Pixel coordinate boxes:
● ● ● ● ● ● ●
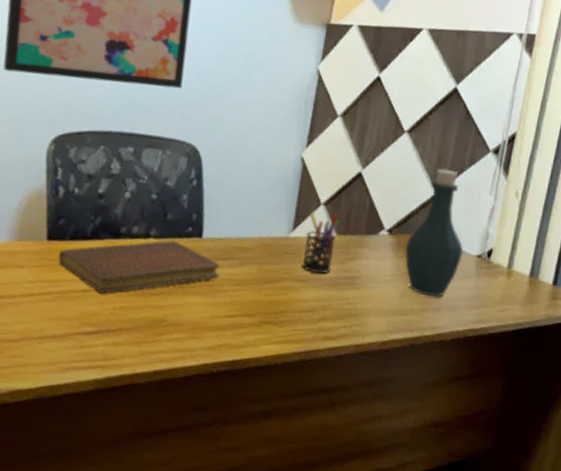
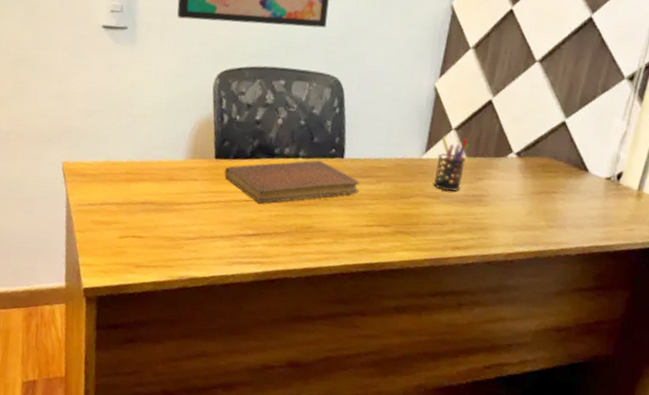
bottle: present [405,168,464,298] -> none [532,95,593,216]

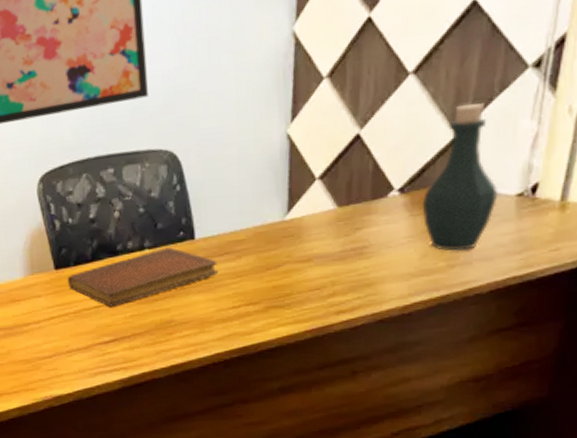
pen holder: present [433,136,470,192] -> none [302,184,340,251]
bottle: none [532,95,593,216] -> present [422,103,499,251]

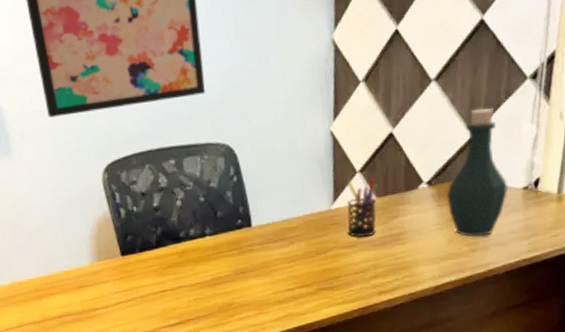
notebook: present [68,247,218,307] -> none [134,234,273,291]
pen holder: none [302,184,340,251] -> present [347,177,377,237]

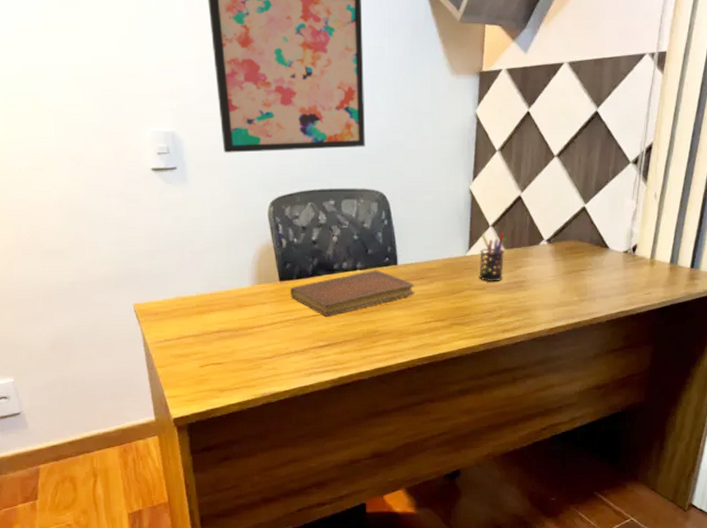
notebook: none [134,234,273,291] -> present [290,270,414,316]
bottle: present [446,108,509,237] -> none [562,183,612,289]

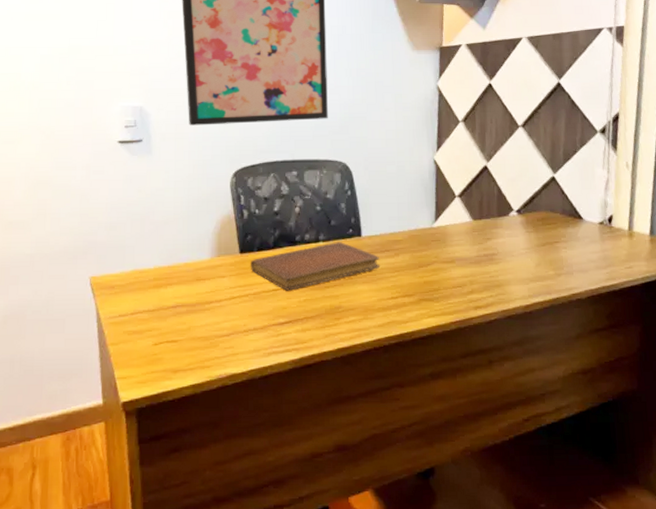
pen holder: present [479,232,506,281] -> none [447,202,474,254]

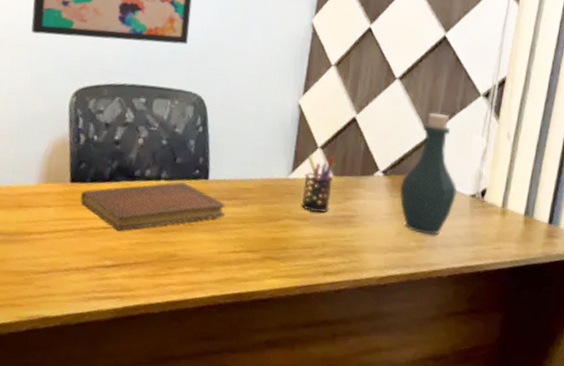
pen holder: none [447,202,474,254] -> present [301,154,336,213]
bottle: none [534,153,587,263] -> present [399,112,458,236]

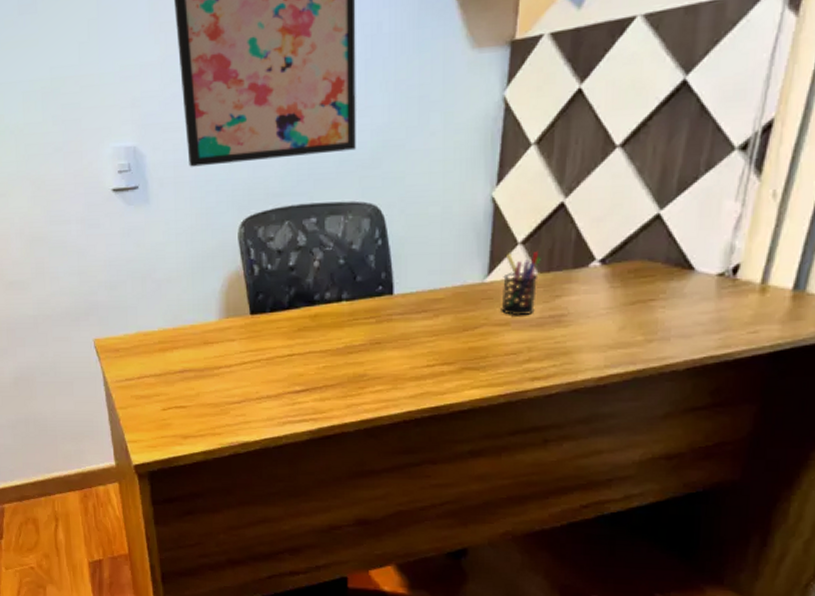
notebook: present [81,182,225,231] -> none [263,301,414,356]
bottle: present [399,112,458,236] -> none [622,180,700,326]

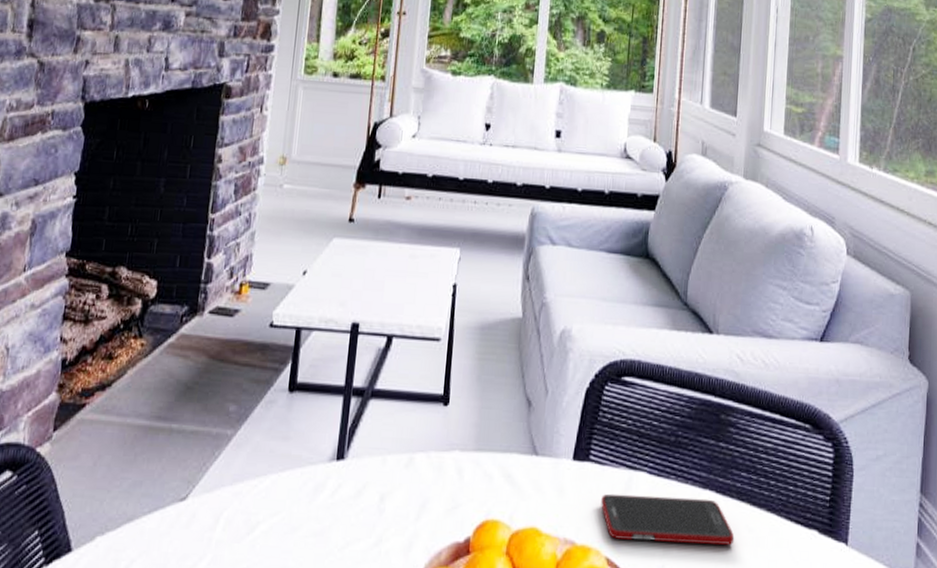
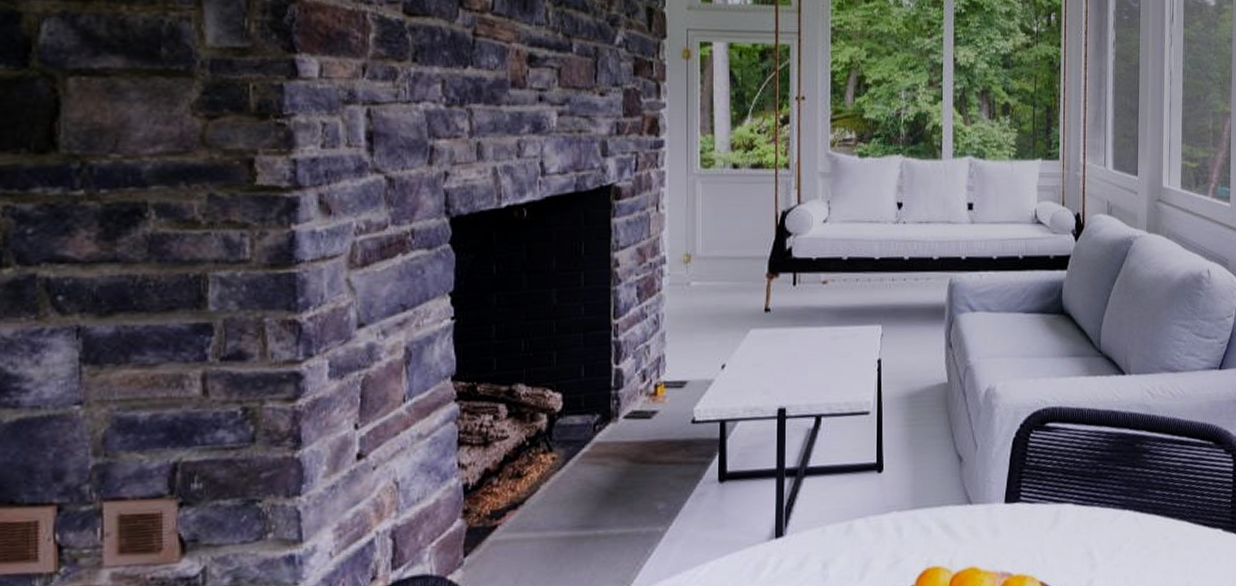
cell phone: present [601,493,735,545] -> none [1033,517,1152,565]

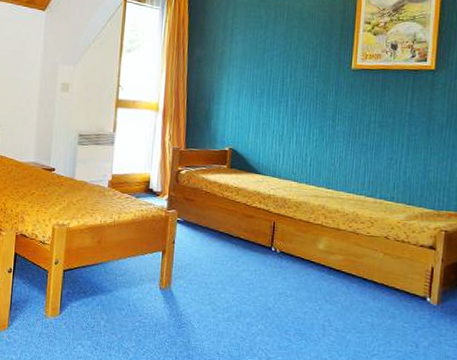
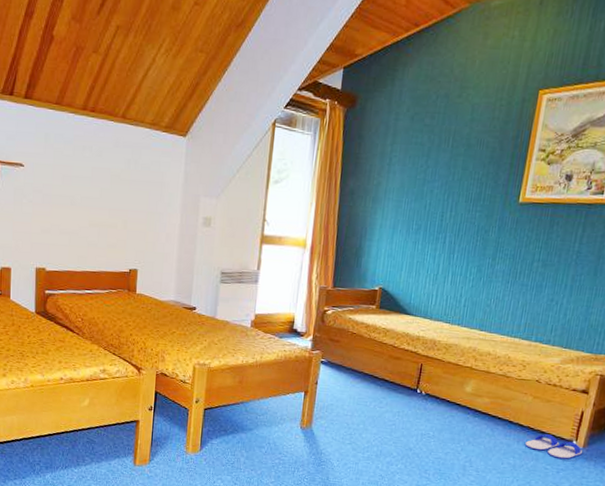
flip-flop: none [381,291,437,317] -> present [525,434,582,459]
● ● ● ● ● ● ●
## What is being asked
Copy out, without any pictures, the lines of the records above from the one containing "cell phone: present" through the final line, both ends included.

## Solution for this task
cell phone: present [601,493,735,545] -> none [1033,517,1152,565]

flip-flop: none [381,291,437,317] -> present [525,434,582,459]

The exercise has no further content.